Less than a mile away I joined the Dems' meeting already in progress. In a small room of about 20 people, I tried to begin my No Confidence rap by checking in to see where the group was at - did anybody there have total and complete faith in our elections? I greatly appreciated being told to get on with it, that everybody's on the same page there.

So, while feeling rushed but hoping to seem poised, I spoke about the resolution in general terms. I mentioned what has become a very standard talking point that I don't write much about. That is, the resolution is a template that any group or Council or whatever can modify to their liking and that this is preferable to debates over minutia. I emphasized that there are two parts to the template that are most important and shouldn't be changed, namely the frame around "basis" for confidence and also Consent of the Governed. I mentioned a few times that the power of these points lay in the framing. After not much more than five minutes the group voted to send the resolution to an action committee that would look at it more closely and consider putting it on a future agenda for discussion and possible endorsement.
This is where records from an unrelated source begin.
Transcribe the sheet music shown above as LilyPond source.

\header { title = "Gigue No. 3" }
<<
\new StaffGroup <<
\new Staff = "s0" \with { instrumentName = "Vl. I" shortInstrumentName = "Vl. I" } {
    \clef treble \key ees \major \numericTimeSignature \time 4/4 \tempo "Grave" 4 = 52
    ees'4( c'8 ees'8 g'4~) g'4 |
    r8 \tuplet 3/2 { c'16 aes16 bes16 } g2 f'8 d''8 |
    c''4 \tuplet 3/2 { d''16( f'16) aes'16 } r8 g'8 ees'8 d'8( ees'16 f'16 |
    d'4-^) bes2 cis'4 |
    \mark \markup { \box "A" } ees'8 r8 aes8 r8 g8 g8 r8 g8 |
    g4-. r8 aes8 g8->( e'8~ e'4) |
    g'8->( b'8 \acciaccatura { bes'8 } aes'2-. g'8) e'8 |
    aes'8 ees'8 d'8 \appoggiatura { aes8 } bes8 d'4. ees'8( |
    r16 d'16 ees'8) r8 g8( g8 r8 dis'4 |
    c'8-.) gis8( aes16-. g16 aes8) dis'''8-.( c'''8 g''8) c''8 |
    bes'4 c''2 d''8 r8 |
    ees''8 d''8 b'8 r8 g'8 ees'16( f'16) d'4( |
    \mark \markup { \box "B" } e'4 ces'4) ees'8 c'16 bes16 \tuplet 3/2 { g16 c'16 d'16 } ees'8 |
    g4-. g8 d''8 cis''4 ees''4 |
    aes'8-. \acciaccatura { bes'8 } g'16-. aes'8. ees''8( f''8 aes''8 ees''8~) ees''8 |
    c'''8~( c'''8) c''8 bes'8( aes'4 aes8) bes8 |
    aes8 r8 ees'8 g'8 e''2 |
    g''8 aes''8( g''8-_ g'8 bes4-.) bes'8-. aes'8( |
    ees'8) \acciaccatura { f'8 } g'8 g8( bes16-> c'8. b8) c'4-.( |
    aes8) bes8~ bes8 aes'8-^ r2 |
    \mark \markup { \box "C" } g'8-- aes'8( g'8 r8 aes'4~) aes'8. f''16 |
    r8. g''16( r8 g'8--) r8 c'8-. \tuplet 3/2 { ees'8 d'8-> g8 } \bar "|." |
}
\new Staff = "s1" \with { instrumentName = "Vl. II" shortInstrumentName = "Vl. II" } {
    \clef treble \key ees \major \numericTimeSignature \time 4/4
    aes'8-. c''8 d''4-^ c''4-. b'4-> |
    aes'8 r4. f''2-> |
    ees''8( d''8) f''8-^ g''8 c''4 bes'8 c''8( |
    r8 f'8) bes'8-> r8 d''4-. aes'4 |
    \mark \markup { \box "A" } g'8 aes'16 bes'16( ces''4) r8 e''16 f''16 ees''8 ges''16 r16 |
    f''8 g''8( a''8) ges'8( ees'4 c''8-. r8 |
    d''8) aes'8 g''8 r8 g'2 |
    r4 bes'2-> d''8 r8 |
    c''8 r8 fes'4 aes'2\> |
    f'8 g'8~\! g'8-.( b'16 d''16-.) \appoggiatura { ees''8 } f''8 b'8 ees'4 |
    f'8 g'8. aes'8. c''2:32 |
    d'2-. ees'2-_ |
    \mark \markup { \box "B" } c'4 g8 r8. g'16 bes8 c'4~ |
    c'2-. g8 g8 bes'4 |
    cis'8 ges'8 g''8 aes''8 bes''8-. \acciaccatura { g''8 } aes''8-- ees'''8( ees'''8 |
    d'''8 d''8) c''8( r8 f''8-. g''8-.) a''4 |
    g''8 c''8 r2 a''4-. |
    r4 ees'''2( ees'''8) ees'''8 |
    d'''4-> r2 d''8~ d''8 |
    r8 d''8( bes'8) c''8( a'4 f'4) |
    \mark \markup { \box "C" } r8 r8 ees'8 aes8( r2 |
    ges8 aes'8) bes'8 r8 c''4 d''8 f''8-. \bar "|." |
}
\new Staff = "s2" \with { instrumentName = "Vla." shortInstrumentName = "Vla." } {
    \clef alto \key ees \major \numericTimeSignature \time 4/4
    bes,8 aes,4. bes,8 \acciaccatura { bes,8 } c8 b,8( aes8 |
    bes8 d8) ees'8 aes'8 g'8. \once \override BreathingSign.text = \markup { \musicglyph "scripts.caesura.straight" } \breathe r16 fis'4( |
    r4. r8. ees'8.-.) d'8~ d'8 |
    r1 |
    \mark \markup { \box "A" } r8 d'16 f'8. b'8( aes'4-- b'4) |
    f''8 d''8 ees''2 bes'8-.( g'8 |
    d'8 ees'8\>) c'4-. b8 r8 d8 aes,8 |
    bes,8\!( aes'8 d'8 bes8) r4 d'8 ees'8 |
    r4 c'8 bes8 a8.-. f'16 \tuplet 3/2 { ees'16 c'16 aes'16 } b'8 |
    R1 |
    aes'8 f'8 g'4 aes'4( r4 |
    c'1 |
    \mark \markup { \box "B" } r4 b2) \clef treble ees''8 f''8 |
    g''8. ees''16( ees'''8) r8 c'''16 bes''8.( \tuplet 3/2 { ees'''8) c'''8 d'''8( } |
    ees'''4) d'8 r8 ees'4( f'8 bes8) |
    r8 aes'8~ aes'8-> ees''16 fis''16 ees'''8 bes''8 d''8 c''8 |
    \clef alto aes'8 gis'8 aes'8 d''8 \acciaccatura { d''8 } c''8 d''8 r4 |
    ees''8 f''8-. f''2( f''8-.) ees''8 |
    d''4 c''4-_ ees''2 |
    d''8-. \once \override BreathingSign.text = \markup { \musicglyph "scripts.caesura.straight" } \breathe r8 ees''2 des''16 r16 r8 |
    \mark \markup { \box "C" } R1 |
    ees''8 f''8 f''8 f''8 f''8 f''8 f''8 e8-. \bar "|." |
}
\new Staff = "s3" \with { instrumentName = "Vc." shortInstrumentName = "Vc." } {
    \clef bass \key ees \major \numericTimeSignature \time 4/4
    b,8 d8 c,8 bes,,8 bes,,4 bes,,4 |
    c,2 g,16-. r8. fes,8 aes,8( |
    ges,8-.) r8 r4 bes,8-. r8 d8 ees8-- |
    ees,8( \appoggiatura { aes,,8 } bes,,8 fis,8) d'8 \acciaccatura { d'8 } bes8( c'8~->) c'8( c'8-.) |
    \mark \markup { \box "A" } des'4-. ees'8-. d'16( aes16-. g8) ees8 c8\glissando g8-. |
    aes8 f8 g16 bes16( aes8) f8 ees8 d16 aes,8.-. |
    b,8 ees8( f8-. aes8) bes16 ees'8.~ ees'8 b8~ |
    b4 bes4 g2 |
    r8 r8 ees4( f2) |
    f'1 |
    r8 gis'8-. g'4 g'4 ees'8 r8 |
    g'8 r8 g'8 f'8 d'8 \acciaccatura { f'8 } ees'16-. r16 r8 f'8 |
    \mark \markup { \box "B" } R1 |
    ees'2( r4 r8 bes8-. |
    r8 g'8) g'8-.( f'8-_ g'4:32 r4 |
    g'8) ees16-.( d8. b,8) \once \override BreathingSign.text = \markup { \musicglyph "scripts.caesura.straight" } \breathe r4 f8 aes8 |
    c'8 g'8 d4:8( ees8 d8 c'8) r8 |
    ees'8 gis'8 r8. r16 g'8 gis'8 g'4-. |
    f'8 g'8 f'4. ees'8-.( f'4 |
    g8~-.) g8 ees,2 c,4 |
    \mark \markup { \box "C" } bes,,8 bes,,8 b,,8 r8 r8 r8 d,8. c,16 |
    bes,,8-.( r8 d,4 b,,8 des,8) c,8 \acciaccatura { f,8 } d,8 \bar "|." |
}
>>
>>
Call it new front #2. Tuesday was a long day.

One last thing for now, since it was so high profile this week, a few comments on Arcata's Town Hall Forum discussing the resolution (scroll down) "to support troops who refuse to serve in illegal wars." I went in ambivalent about the resolution because I like the spirit and intent of it but I see that it would have basic challenges of practicality and make a lot people mad. I doubt if the discussions at the forum changed anybody's mind, though it was definitely a positive thing to get people talking this way. It seemed to me that people mostly talked past each other without listening very much. The instructions would have been better had we been asked to find a single thing to agree upon and then use that limited consensus as a foundation for building upwards. Instead, tables of 8-10 people were each asked to produce two lists, reasons for and against the resolution. Instead of guiding people towards agreement, the exercise was oriented around dichotomy. We heard a split opinion which should surprise no one.

The Arcata City Council met Wednesday night and spent about three hours on this topic. I wouldn't want to try to account for everybody's opinion or position but in the end, Vice Mayor Dave Meserve was left with no other Councilmember willing to fully support the resolution as it stands. Dave will now be working on a massive simplification effort to pare down to a single paragraph at most. That will be brought back for further discussion and then ultimately a ballot measure will be created.

I realize now that part of my ambivalence prior to the forum stemmed from a feeling that the debate on this topic would turn up the heat so high on raising national issues that the Council would feel unable to keep their promise about bringing No Confidence forward. Or that it would come forward but under increased attack for it's national scope.

Seeing there was nothing I could do about being pre-empted (Meserve put No Confidence on the back burner until the war resisters resolution has played out), I now realize I had to suppress resentment connected to the anticipated likelihood of the forum's fallout. From my view, the nature of the resolution was inherently divisive, the approach to dealing with it exacerbated the differences rather than directly striving to overcome them, and I felt like the unlikely best case scenario could not compare with what we still hope for with No Confidence. That's a little more inside my head than the GuvWurld blog usually gets but this forum did become intensely personal and we do need to consider the way this original front was changed by it.